— Start RECORDED DATA —
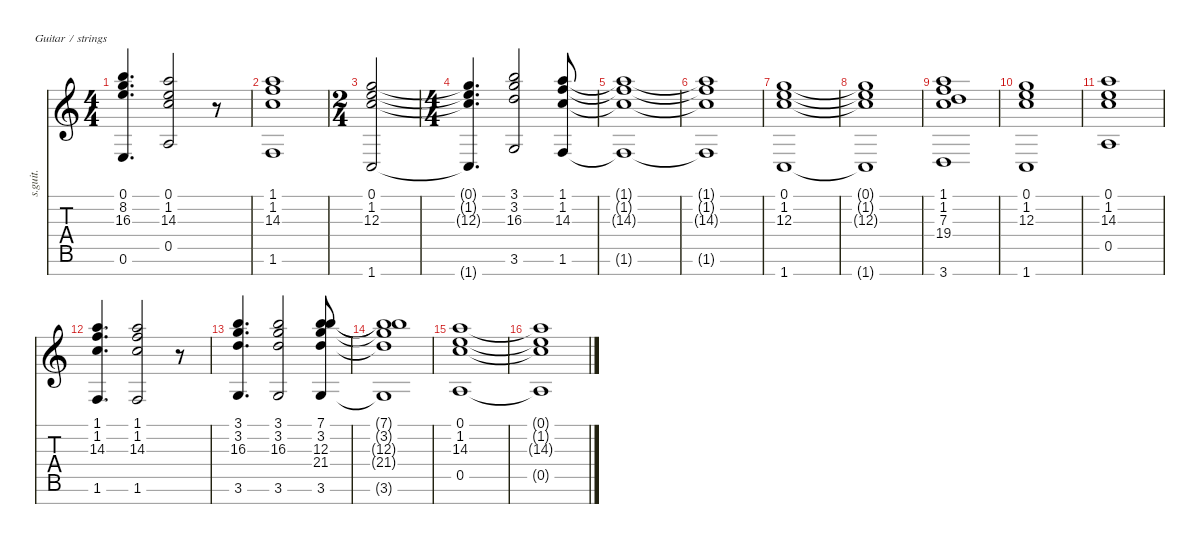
\defaultSystemsLayout 4
\hideDynamics
\bracketExtendMode nobrackets
\track ("Piano (Treble)" "s.guit.") {instrument acousticgrandpiano}
\staff {score tabs}
\tuning (E4 B3 G3 D3 A2 E2 B1)
\displaytranspose 12
\ts (4 4)
\tempo (107 hide)
\clef g2
\ks c
(0.1 8.2 16.3 0.6).4{d dy mp} (0.1 1.2 14.3 0.5).2 r.8 |
(1.1 1.2 14.3 1.6).1 |
\ts (2 4)
\beaming (8 2 2 2 2)
(0.1 1.2 12.3 1.7).2 |
\ts (4 4)
\beaming (8 2 2 2 2)
(0.1{t} 1.2{t} 12.3{t} 1.7{t}).4{d dy f} (3.1 3.2 16.3 3.6).2{dy mp} (1.1 1.2 14.3 1.6).8 |
(1.1{t} 1.2{t} 14.3{t} 1.6{t}).1{dy f} |
(1.1{t} 1.2{t} 14.3{t} 1.6{t}).1 |
(0.1 1.2 12.3 1.7).1{dy mp} |
(0.1{t} 1.2{t} 12.3{t} 1.7{t}).1{dy f} |
(1.1 1.2 7.3 19.4 3.7).1{dy mp} |
(0.1 1.2 12.3 1.7).1 |
(0.1 1.2 14.3 0.5).1 |
(1.1 1.2 14.3 1.6).4{d} (1.1 1.2 14.3 1.6).2 r.8 |
(3.1 3.2 16.3 3.6).4{d} (3.1 3.2 16.3 3.6).2 (7.1 3.2 12.3 21.4 3.6).8 |
(7.1{t} 3.2{t} 12.3{t} 21.4{t} 3.6{t}).1{dy f} |
(0.1 1.2 14.3 0.5).1{dy mp} |
(0.1{t} 1.2{t} 14.3{t} 0.5{t}).1{dy f}
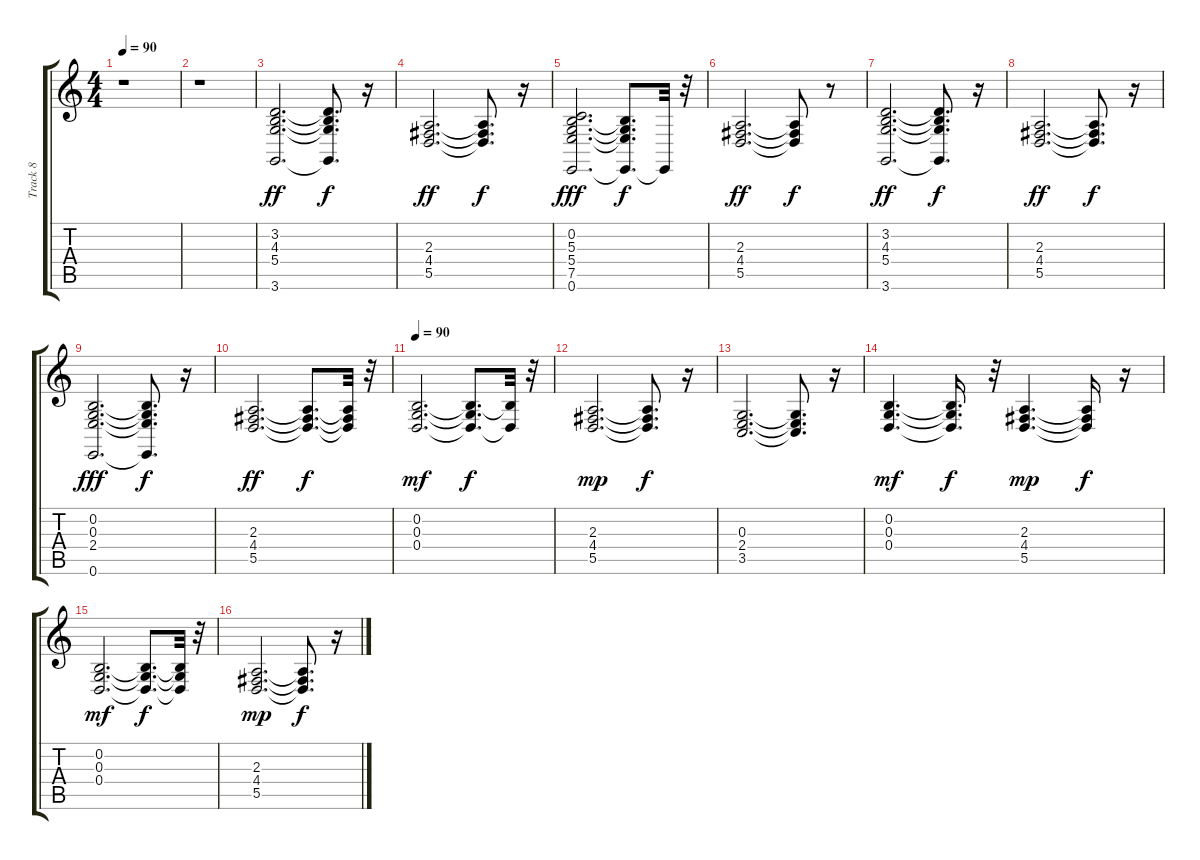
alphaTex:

\track ("Track 8" "Track 8") {instrument choiraahs}
\staff {score tabs}
\tuning (E4 B3 G3 D3 A2 E2) {hide}
\ts (4 4)
\tempo 90
\clef g2
\ks c
r.1{dy ff instrument choiraahs} |
r.1 |
(3.2 4.3 5.4 3.6).2{d balance 8 instrument choiraahs} (3.2{t} 4.3{t} 5.4{t} 3.6{t}).8{d dy f} r.16 |
(2.3 4.4 5.5).2{d dy ff} (2.3{t} 4.4{t} 5.5{t}).8{d dy f} r.16 |
(0.2 5.3 5.4 7.5 0.6).2{d dy fff} (0.2{t} 5.4{t} 7.5{t} 0.6{t}).8{d dy f} 0.6{t}.32 r.32 |
(2.3 4.4 5.5).2{d dy ff} (2.3{t} 4.4{t} 5.5{t}).8{dy f} r.8 |
(3.2 4.3 5.4 3.6).2{d dy ff} (3.2{t} 4.3{t} 5.4{t} 3.6{t}).8{d dy f} r.16 |
(2.3 4.4 5.5).2{d dy ff} (2.3{t} 4.4{t} 5.5{t}).8{d dy f} r.16 |
(0.2 0.3 2.4 0.6).2{d dy fff} (0.2{t} 0.3{t} 2.4{t} 0.6{t}).8{d dy f} r.16 |
(2.3 4.4 5.5).2{d dy ff} (2.3{t} 4.4{t} 5.5{t}).8{d dy f} (2.3{t} 4.4{t} 5.5{t}).32 r.32 |
\tempo 90
(0.2 0.3 0.4).2{d dy mf} (0.2{t} 0.3{t} 0.4{t}).8{d dy f} (0.2{t} 0.4{t}).32 r.32 |
(2.3 4.4 5.5).2{d dy mp} (2.3{t} 4.4{t} 5.5{t}).8{d dy f} r.16 |
(0.3 2.4 3.5).2{d} (0.3{t} 2.4{t} 3.5{t}).8{d} r.16 |
(0.2 0.3 0.4).4{d dy mf} (0.2{t} 0.3{t} 0.4{t}).16{d dy f} r.32 (2.3 4.4 5.5).4{d dy mp} (2.3{t} 4.4{t} 5.5{t}).16{dy f} r.16 |
(0.2 0.3 0.4).2{d dy mf} (0.2{t} 0.3{t} 0.4{t}).8{d dy f} (0.2{t} 0.3{t} 0.4{t}).32 r.32 |
(2.3 4.4 5.5).2{d dy mp} (2.3{t} 4.4{t} 5.5{t}).8{d dy f} r.16
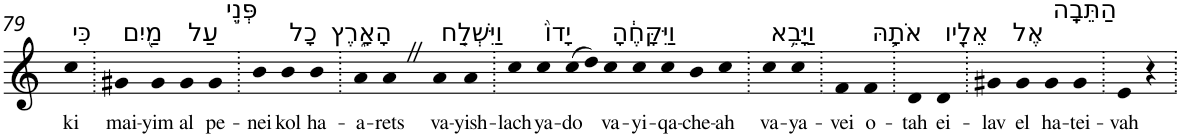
**kern	**text
*part1	*part1
*staff1	*staff1
*I"Piano	*
*I'Pno	*
!!LO:PB:g=z
*clefG2	*
*k[]	*
=79	=79
!LO:TX:a:t=כִּי	!
!	!LO:LY:b
4cc	ki
=80.	=80.
!LO:TX:a:t=מַ֖יִם	!
!	!LO:LY:b
4g#X	mai-
!	!LO:LY:b
4g#	-yim
!LO:TX:a:t=עַל	!
!	!LO:LY:b
4g#	al
!LO:TX:a:t=פְּנֵ֣י	!
!	!LO:LY:b
4g#	pe-
=81.	=81.
!	!LO:LY:b
4b	-nei
!LO:TX:a:t=כָל	!
!	!LO:LY:b
4b	kol
!LO:TX:a:t=הָאָ֑רֶץ	!
!	!LO:LY:b
4b	ha-
=82.	=82.
!	!LO:LY:b
4a	-a-
!	!LO:LY:b
4aZ	-rets
!LO:TX:a:t=וַיִּשְׁלַ֤ח	!
!	!LO:LY:b
4a	va-
!	!LO:LY:b
4a	-yish-
=83.	=83.
!	!LO:LY:b
4cc	-lach
!LO:TX:a:t=יָדוֹ֙	!
!	!LO:LY:b
4cc	ya-
!	!LO:LY:b
(>8cc	-do
8dd)	.
!LO:TX:a:t=וַיִּקָּחֶ֔הָ	!
!	!LO:LY:b
4cc	va-
!	!LO:LY:b
4cc	-yi-
!	!LO:LY:b
4cc	-qa-
!	!LO:LY:b
4b	-che-
!	!LO:LY:b
4cc	-ah
=84.	=84.
!LO:TX:a:t=וַיָּבֵ֥א	!
!	!LO:LY:b
4cc	va-
!	!LO:LY:b
4cc	-ya-
=85.	=85.
!	!LO:LY:b
4f	-vei
!LO:TX:a:t=אֹתָ֛הּ	!
!	!LO:LY:b
4f	o-
=86.	=86.
!	!LO:LY:b
4d	-tah
!LO:TX:a:t=אֵלָ֖יו	!
!	!LO:LY:b
4d	ei-
=87.	=87.
!	!LO:LY:b
4g#X	-lav
!LO:TX:a:t=אֶל	!
!	!LO:LY:b
4g#	el
!LO:TX:a:t=הַתֵּבָֽה	!
!	!LO:LY:b
4g#	ha-
!	!LO:LY:b
4g#	-tei-
=88.	=88.
!	!LO:LY:b
4e	-vah
4r	.
=.	=.
*-	*-
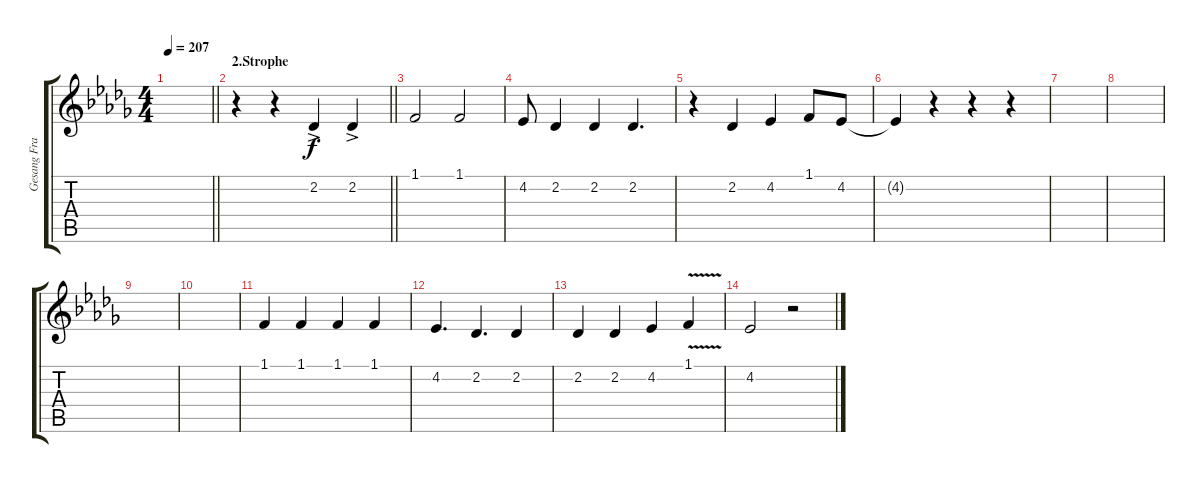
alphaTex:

\track ("Gesang Frau " "Gesang Fra") {instrument vibraphone}
\staff {score tabs}
\tuning (E4 B3 G3 D3 A2 E2) {hide}
\ts (4 4)
\tempo 207
\clef g2
\barLineRight lightlight
\ks bbminor
|
\section ("" "2.Strophe")
\barLineRight lightlight
r.4 r.4 2.2{ac}.4 2.2{ac}.4 |
1.1.2{dy f} 1.1.2 |
4.2.8 2.2.4 2.2.4 2.2.4{d} |
r.4 2.2.4 4.2.4 1.1.8 4.2.8 |
4.2{t}.4 r.4 r.4 r.4 |
|
|
|
|
1.1.4 1.1.4 1.1.4 1.1.4 |
4.2.4{d} 2.2.4{d} 2.2.4 |
2.2.4 2.2.4 4.2.4 1.1{v}.4 |
4.2.2 r.2
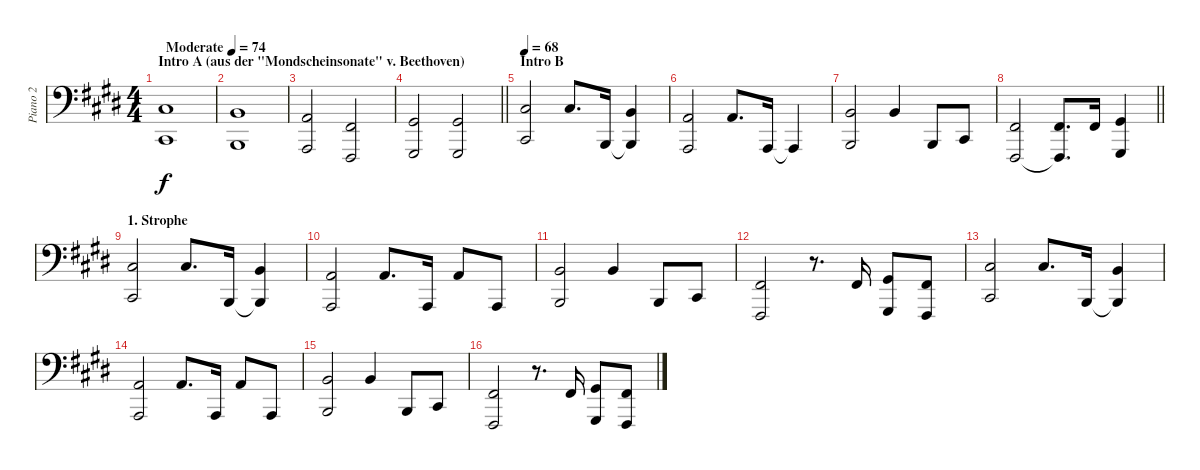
\track ("Piano 2" "Piano 2") {instrument acousticgrandpiano}
\staff {score}
\tuning (G2 D2 A1 E1) {hide}
\ts (4 4)
\section ("" "Intro A (aus der \"Mondscheinsonate\" v. Beethoven)")
\tempo (74 "Moderate")
\tempo 60
\tempo (74 "Moderate")
\clef f4
\ks e
(6.1 4.3).1{dy f instrument acousticgrandpiano} |
(4.1 2.3).1 |
(2.1 0.3).2 (4.2 2.4).2 |
\barLineRight lightlight
(1.1 4.4).2 (1.1 4.4).2 |
\section ("" "Intro B")
\tempo 74
\tempo 68
(6.1 4.3).2 6.1.8{d} 2.3.16 (4.1 2.3{t}).4 |
(2.1 0.3).2 2.1.8{d} 0.3.16 0.3{t}.4 |
(4.1 2.3).2 4.1.4 2.3.8 4.3.8 |
\barLineRight lightlight
(9.3 2.4).2 (4.2 2.4{t}).8{d} 4.2.16 (1.1 4.4).4 |
\section ("" "1. Strophe")
(6.1 4.3).2 6.1.8{d} 2.3.16 (4.1 2.3{t}).4 |
(2.1 0.3).2 2.1.8{d} 0.3.16 2.1.8 0.3.8 |
(4.1 2.3).2 4.1.4 2.3.8 4.3.8 |
(9.3 2.4).2 r.8{d} 4.2.16 (1.1 4.4).8 (4.2 2.4).8 |
(6.1 4.3).2 6.1.8{d} 2.3.16 (4.1 2.3{t}).4 |
(2.1 0.3).2 2.1.8{d} 0.3.16 2.1.8 0.3.8 |
(4.1 2.3).2 4.1.4 2.3.8 4.3.8 |
(9.3 2.4).2 r.8{d} 4.2.16 (1.1 4.4).8 (4.2 2.4).8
— End RECORDED DATA —
• EXERCISE BRIEF: How many lines of the material above contain the string "tempo"? Case must match. Reply with the number alone.

• COMPLETE OUTPUT: 9